Большинство людей этого не сознавали, но ощущали со смесью отвращения, безнадежности и страха. Они не понимали, что мир представлял собой портрет того, что бо́льшая часть из них сделали со своей душой. Мы отдали свои умы и волю на разграбление и осквернение греху, самому аду: и теперь, словно неумолимый урок и расплата, этой картине предстояло предстать пред нашими глазами в физическом, моральном и социальном плане, чтобы хоть некоторые из нас наконец поняли, что мы натворили.
В те дни я сам это понял. Помню один вечер в конце августа. Я ехал в метро, и вдруг заметил, что почти никто в вагоне не читает вечерних газет, хотя телеграфные провода перегрелись от новостей. Напряжение стало столь велико, что даже этот жестокосердый город вынужден был воздерживаться от инъекций изнурительной стимуляции. Вдруг все стали испытывать по отношению к газетам и новостям те же чувства, которые мы с Лэксом, Гибни и Райсом испытывали на протяжении последних двух лет.
В моем сознании жило еще кое-что, – я знал, что «Я сам ответственен за это. Я сделал это своими грехами. Не один Гитлер начал эту войну: и моя вина в ней есть…» Это была очень трезвая и справедливая мысль, и ее глубокий испытующий свет самой своей правдой немного успокаивал мою душу. Я решил пойти на исповедь и к причастию в первую пятницу сентября.
Скучно тянулся вечер за вечером. Помню один: я возвращался с Лонг-Айленда, где обедал в доме Гибни на Порт-Вашингтон. У человека, который меня подвозил, в машине работало радио. Мы ехали вдоль пустой Парквэй, слушая тихий, усталый голос из Берлина. Голоса комментаторов утратили свой задор. Ничего не осталось от бодрого доктринерского восторга, с которым дикторы обычно дают понять, что им известно все обо всем. На этот раз вы понимали, что никто не знает, что, и все это признают. Да, все были согласны, что вскоре начнется война. Но когда? Где? Этого никто не мог сказать.
Движение поездов в сторону границы Германии было остановлено. Воздушное сообщение прервано.
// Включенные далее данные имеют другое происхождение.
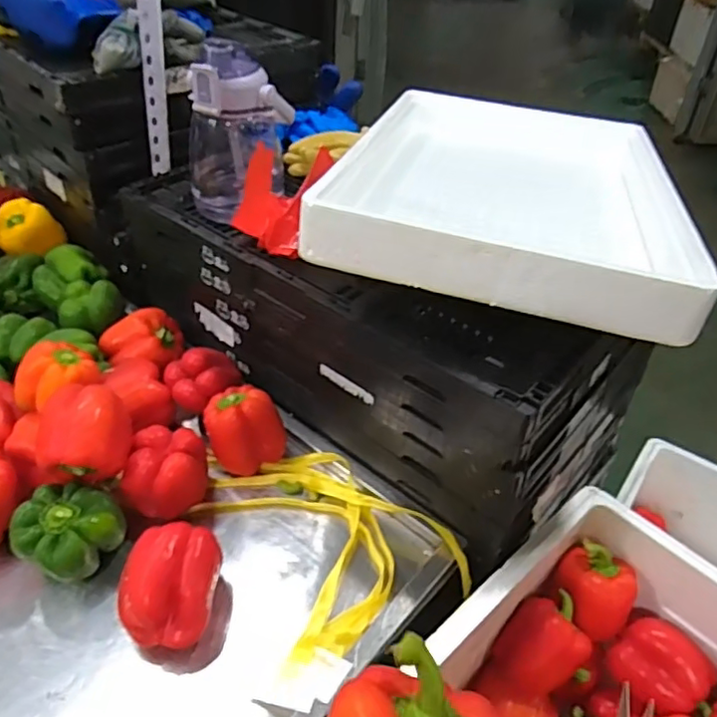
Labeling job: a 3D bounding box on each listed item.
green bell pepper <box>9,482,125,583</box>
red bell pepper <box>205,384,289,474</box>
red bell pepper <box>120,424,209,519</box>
[{"bbox_3d":[-0.291,0.179,0.623,0.086,0.082,0.093,29,49,29],"label":"green bell pepper"},{"bbox_3d":[-0.134,0.078,0.716,0.093,0.082,0.080,-13,43,-15],"label":"red bell pepper"},{"bbox_3d":[-0.210,0.122,0.664,0.080,0.074,0.079,4,42,4],"label":"red bell pepper"}]

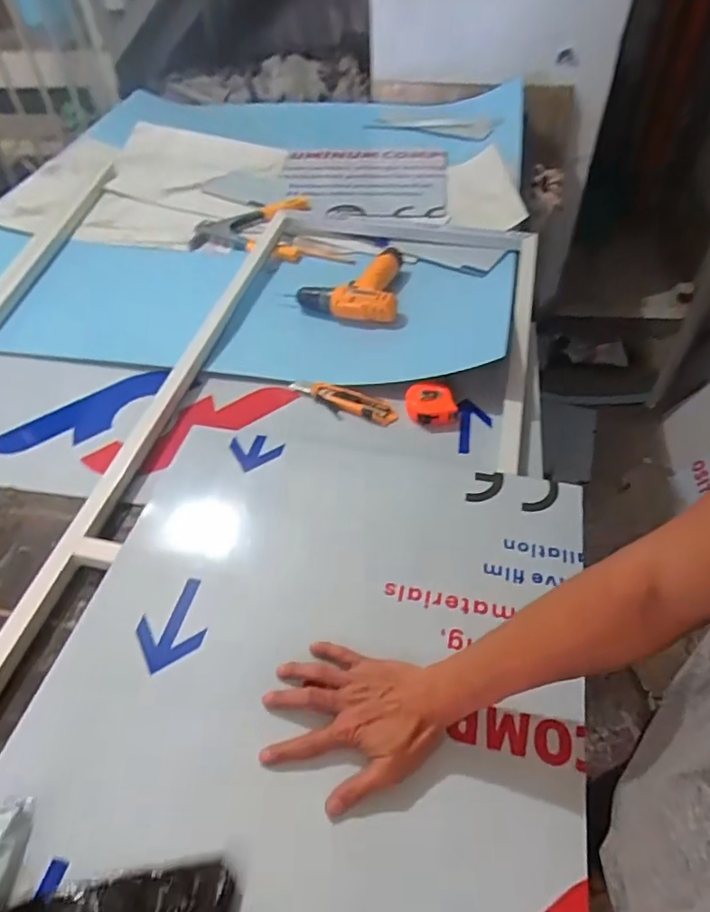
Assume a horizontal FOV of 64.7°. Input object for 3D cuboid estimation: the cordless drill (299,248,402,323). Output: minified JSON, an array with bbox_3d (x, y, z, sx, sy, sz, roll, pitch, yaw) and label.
[{"bbox_3d":[-0.010,-0.318,1.033,0.181,0.072,0.156,3,47,6],"label":"cordless drill"}]

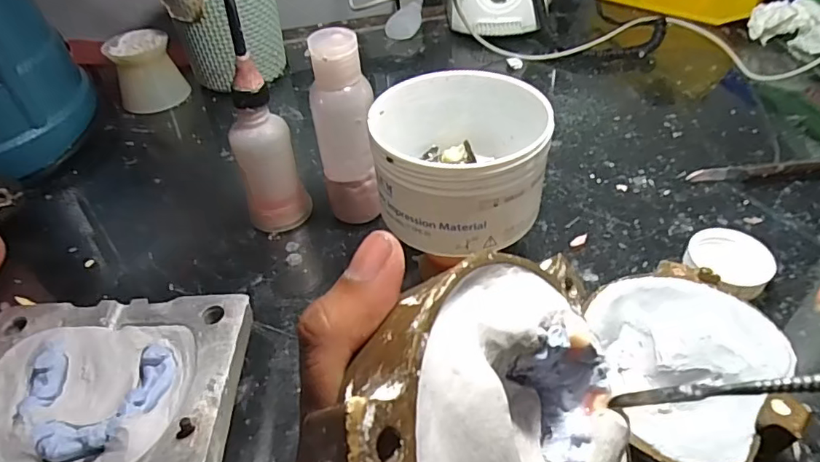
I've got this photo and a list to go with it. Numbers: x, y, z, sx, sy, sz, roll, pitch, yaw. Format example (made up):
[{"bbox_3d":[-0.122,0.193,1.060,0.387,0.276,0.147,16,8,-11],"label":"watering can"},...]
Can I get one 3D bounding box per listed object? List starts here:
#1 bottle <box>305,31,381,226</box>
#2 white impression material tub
[{"bbox_3d":[-0.039,-0.055,0.327,0.035,0.126,0.029,-10,45,-6],"label":"bottle"},{"bbox_3d":[0.026,-0.041,0.285,0.093,0.052,0.099,5,45,10],"label":"white impression material tub"}]

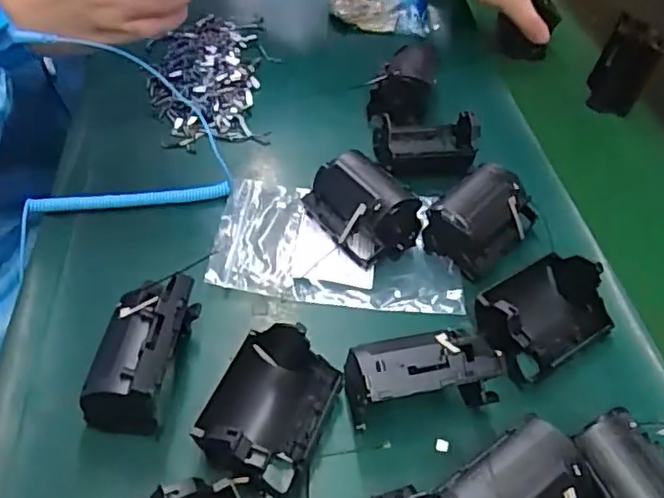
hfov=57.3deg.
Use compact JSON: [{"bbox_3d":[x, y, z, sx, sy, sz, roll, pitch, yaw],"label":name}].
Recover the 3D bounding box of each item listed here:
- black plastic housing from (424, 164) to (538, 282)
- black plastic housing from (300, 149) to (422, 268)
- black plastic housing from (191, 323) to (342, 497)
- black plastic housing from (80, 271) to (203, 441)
[{"bbox_3d":[0.097,-0.020,0.389,0.072,0.039,0.048,-33,58,-30],"label":"black plastic housing"},{"bbox_3d":[0.018,-0.028,0.389,0.048,0.040,0.070,-29,55,-27],"label":"black plastic housing"},{"bbox_3d":[-0.031,0.073,0.292,0.056,0.043,0.082,19,49,13],"label":"black plastic housing"},{"bbox_3d":[-0.093,0.053,0.303,0.043,0.048,0.072,6,47,1],"label":"black plastic housing"}]

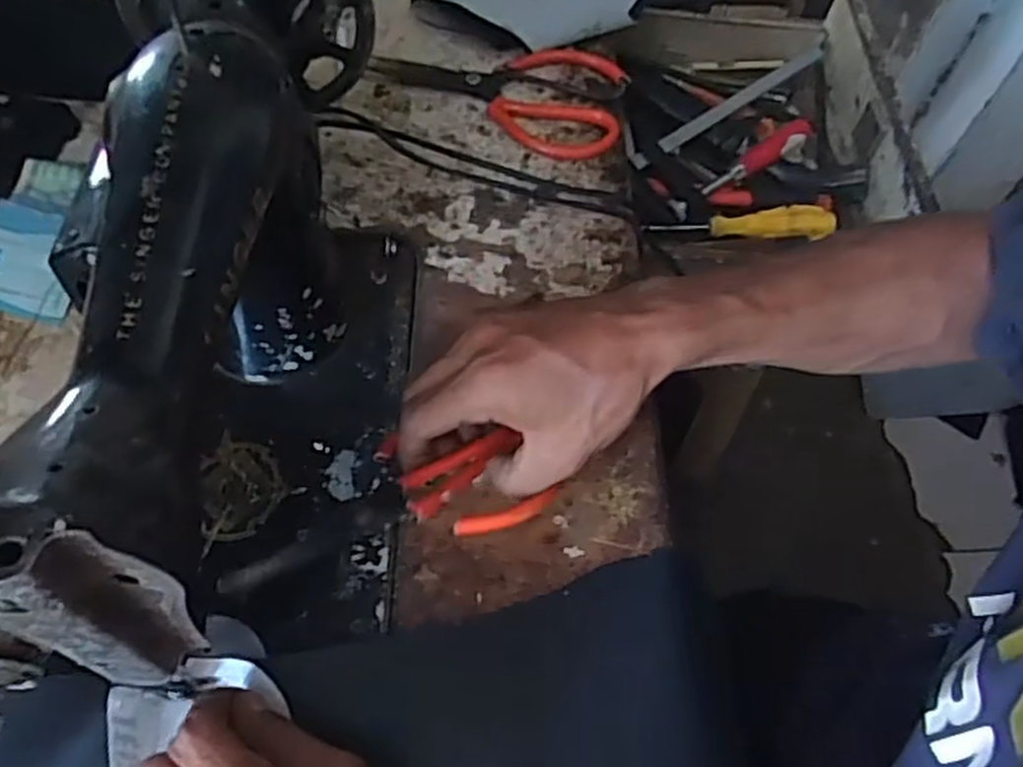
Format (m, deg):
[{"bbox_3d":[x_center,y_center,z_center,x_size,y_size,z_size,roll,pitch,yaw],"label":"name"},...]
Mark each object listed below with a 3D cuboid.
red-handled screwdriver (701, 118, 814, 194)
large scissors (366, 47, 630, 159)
[{"bbox_3d":[0.221,-0.206,0.704,0.116,0.028,0.023,-29,63,-18],"label":"red-handled screwdriver"},{"bbox_3d":[-0.001,-0.241,0.617,0.194,0.013,0.112,26,59,10],"label":"large scissors"}]

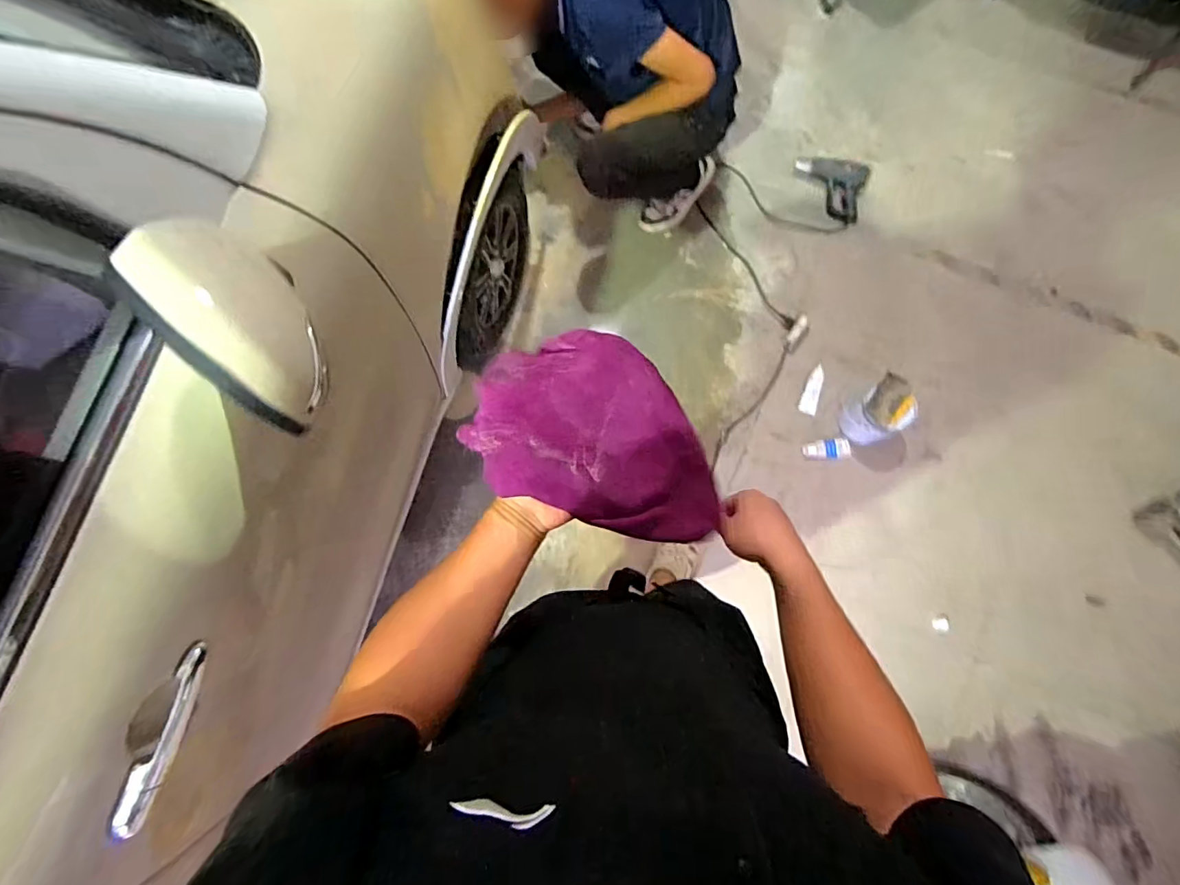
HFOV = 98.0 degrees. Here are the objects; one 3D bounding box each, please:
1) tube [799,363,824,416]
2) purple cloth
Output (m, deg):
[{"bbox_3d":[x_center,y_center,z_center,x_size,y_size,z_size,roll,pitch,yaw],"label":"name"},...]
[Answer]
[{"bbox_3d":[0.665,-0.155,1.523,0.047,0.023,0.153,20,79,4],"label":"tube"},{"bbox_3d":[0.022,-0.003,0.528,0.262,0.106,0.181,26,79,5],"label":"purple cloth"}]

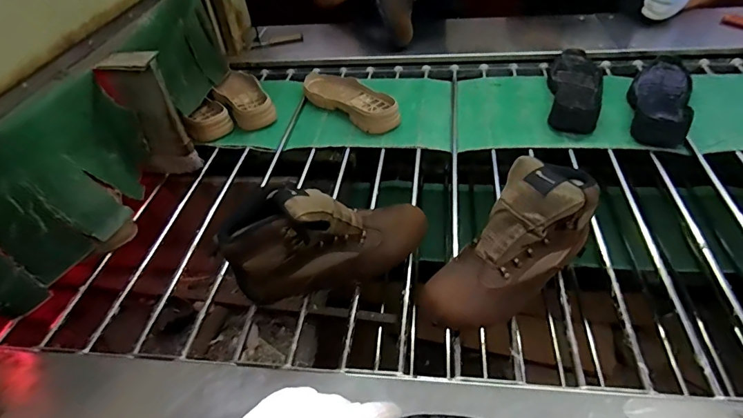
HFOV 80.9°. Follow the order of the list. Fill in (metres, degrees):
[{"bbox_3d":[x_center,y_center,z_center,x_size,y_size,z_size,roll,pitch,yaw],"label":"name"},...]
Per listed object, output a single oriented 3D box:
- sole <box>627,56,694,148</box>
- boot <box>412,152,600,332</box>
[{"bbox_3d":[0.580,-0.227,0.876,0.104,0.036,0.303,17,49,22],"label":"sole"},{"bbox_3d":[0.170,0.042,0.544,0.248,0.142,0.101,-31,50,-24],"label":"boot"}]

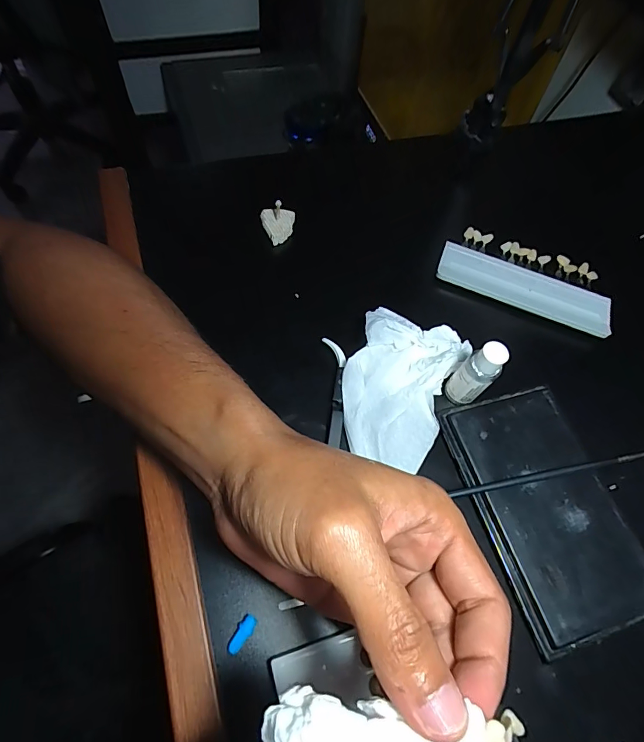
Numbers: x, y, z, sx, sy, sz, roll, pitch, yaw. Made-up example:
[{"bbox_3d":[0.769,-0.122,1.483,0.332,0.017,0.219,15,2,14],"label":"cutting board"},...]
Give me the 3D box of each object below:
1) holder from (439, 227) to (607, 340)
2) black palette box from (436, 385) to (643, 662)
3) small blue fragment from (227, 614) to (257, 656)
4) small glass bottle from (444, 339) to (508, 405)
[{"bbox_3d":[0.180,-0.082,0.366,0.147,0.009,0.074,20,60,6],"label":"holder"},{"bbox_3d":[0.145,0.085,0.267,0.087,0.011,0.148,-13,65,-11],"label":"black palette box"},{"bbox_3d":[-0.043,0.143,0.223,0.008,0.006,0.021,32,65,11],"label":"small blue fragment"},{"bbox_3d":[0.104,0.002,0.281,0.024,0.053,0.021,37,66,13],"label":"small glass bottle"}]

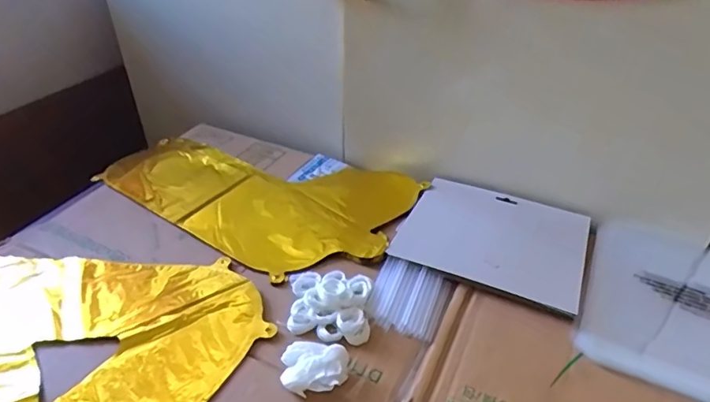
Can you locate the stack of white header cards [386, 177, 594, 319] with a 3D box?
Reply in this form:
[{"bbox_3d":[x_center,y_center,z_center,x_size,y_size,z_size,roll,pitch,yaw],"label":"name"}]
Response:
[{"bbox_3d":[0.154,0.040,0.556,0.192,0.015,0.155,17,40,19],"label":"stack of white header cards"}]

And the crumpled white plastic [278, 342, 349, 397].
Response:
[{"bbox_3d":[-0.034,0.139,0.415,0.052,0.024,0.043,7,38,8],"label":"crumpled white plastic"}]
Улицы были пусты-. Возникало впечатление, что все приготовлялось к первой большой воздушной атаке, о которой все гадали, которую описывал Г. Д. Уэллс и другие писатели, и которая однажды ночью обрушится на Лондон…
В четверг вечером накануне первой пятницы сентября я отправился на исповедь в собор Св. Патрика, а потом, со свойственным мне упрямством, заглянул в «Диллон», – это был бар, в который мы часто захаживали, он располагался напротив служебного входа Центрального театра. Мы с Гибни любили устроиться здесь, ожидая окончания спектакля, и засиживались до часа, а то и двух ночи с несколькими знакомыми девушками, игравшими в театре эпизодические роли. В тот вечер я встретил здесь Джинни Бертон, которая не участвовала в шоу, но могла бы играть в десятке куда более сильных спектаклей. Она сказала, что на День труда[358]
возвращается домой в Ричмонд, и пригласила меня с собой. Мы договорились встретиться на Пенсильванском вокзале на следующее утро.Наступило утро, я рано проснулся и включил радио. Я не слишком вникал, что именно они говорили, но голоса больше не были усталыми: в них было больше металла, и это означало, что случилось нечто действительно важное.
По пути на мессу я узнал, что произошло. Бомбили Варшаву, началась настоящая война.
В церкви во имя Франциска Ассизского у Пенсильванского вокзала шла праздничная месса. Священник стоял у алтаря под мозаикой апсидного свода, и голос его возносился в торжественных каденциях вступления к евхаристическому канону[359]
– древних, прекрасных и священных словах неувядаемой Церкви.Это был голос Церкви, Невесты Христовой, которая в мире сем, но не от мира сего, чья жизнь продолжается сквозь все войны, гонения и революции, и всю людскую злобу, жестокость, ненасытность и несправедливость.